Macraes Flat is an area in central Otago that includes both historic and modern-day gold mines, and two species of endangered, endemic New Zealand Skink. In a trial from 2005 to 2008 four thousand hectares of intensive predator trapping and thirty hectares of fenced enclosures reversed the decline of both the Grand and the Otago Skink, trapping remains at the heart of their gradual recovery.

The New Zealand Department of Conservation, working out of their Macraes Flat Field Base, found that kill traps alone could not adequately suppress predator numbers, leg-hold traps or cages are far more effective. The Animal Welfare Act, however, requires that these traps are checked daily, and rangers were often checking completely empty trap lines in trying conditions. There had to be a better way and one that complied with Ministry of Primary Industries (MPI) guidelines.

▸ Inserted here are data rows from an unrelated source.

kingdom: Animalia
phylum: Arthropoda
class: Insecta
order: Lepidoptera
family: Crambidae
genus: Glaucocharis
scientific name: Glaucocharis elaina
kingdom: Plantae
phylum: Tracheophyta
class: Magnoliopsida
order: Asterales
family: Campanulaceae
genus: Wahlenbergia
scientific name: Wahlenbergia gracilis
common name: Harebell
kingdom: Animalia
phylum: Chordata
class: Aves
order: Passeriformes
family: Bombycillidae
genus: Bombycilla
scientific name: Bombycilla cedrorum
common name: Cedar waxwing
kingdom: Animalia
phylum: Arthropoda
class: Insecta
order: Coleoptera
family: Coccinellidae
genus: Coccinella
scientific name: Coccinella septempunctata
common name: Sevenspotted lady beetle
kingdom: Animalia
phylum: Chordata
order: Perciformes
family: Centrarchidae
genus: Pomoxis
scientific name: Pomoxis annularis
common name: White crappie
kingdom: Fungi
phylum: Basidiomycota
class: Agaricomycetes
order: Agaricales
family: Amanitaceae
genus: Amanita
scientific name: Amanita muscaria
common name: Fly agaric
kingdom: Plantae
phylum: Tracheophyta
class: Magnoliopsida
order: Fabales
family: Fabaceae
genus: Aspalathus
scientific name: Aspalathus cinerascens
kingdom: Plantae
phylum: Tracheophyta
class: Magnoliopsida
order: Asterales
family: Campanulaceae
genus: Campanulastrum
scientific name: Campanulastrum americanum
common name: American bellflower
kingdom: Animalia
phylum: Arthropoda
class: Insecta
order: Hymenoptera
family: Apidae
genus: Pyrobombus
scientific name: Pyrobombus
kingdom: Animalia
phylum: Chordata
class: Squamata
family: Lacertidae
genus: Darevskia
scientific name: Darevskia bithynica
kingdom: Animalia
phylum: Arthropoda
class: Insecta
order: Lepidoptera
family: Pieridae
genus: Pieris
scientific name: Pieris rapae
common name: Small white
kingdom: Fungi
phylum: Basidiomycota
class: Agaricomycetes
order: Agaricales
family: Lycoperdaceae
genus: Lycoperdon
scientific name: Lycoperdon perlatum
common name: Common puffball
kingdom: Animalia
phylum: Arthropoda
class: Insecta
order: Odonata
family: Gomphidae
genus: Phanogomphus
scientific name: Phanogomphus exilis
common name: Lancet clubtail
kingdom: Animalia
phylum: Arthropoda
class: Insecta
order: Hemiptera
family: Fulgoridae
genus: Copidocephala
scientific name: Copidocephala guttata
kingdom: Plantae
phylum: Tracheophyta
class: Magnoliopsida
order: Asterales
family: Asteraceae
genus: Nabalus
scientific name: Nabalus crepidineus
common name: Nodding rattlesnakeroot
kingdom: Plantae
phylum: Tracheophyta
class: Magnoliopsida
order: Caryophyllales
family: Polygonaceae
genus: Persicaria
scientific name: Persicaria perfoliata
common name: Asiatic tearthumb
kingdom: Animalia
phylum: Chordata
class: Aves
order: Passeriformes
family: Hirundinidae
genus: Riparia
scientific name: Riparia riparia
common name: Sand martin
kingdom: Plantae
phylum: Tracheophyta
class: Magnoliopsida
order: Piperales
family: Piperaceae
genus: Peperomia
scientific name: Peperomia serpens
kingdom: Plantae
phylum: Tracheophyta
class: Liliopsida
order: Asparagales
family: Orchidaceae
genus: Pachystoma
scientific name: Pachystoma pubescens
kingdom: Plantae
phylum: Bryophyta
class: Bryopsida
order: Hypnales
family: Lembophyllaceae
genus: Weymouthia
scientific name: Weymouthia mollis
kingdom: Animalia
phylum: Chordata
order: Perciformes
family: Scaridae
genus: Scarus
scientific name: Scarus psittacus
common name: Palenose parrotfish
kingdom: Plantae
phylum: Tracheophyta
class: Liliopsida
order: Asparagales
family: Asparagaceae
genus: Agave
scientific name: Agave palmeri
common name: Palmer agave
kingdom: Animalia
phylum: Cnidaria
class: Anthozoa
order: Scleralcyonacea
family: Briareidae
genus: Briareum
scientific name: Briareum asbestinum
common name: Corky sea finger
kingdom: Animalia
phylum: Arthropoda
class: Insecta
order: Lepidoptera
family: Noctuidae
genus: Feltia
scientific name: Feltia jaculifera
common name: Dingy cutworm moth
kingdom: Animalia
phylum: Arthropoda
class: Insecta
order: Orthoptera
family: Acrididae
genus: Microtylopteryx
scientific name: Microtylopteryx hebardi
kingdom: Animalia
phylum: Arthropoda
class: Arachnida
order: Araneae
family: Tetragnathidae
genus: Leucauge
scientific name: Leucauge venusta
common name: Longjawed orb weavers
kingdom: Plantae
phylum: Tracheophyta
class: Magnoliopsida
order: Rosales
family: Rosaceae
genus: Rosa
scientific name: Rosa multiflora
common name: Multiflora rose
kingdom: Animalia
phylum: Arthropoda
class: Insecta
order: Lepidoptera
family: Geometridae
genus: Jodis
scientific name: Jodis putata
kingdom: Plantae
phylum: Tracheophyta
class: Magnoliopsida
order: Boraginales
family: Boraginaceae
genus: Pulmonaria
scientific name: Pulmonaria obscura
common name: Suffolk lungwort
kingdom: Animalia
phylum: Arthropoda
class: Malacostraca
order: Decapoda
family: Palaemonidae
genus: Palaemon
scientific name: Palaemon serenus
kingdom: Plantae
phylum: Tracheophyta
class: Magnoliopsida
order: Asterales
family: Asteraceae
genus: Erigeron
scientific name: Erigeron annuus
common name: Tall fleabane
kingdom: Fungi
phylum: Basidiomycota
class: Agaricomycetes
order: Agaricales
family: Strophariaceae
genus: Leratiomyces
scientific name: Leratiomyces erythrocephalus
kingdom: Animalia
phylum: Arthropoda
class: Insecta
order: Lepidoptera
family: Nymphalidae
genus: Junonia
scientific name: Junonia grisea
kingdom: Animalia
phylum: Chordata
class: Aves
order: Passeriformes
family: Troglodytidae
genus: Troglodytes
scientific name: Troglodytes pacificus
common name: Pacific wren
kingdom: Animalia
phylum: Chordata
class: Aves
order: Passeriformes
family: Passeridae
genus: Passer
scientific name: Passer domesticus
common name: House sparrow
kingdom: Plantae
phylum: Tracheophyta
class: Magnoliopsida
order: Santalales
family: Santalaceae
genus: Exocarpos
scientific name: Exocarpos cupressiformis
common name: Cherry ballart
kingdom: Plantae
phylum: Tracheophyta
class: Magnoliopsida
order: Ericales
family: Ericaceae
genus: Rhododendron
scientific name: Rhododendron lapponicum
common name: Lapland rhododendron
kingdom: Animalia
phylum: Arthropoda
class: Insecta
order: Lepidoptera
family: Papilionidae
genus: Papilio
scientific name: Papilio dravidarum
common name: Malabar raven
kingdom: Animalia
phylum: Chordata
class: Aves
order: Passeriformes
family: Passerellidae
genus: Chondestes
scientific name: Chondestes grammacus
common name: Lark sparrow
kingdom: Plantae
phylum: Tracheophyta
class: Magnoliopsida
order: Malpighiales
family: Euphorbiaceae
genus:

After researching overseas and local New Zealand options the team leader at Macraes Flat, Patrick Liddy, engaged Encounter Solutions to trial the Celium Network on a third of their live capture traps. He only wanted to check traps that were sprung and ensure the operation complied with the MPI guidelines.

What he found was that the monitoring solution reduced trap checks by 75% and once fully deployed will pay for itself in less than 3 years. Along with staff hours, petrol and associated vehicle costs savings, there will be reduced degradation of vehicle access tracks, the ability to extend the trapping season into the fringe winter months and a general improvement in working conditions and animal welfare.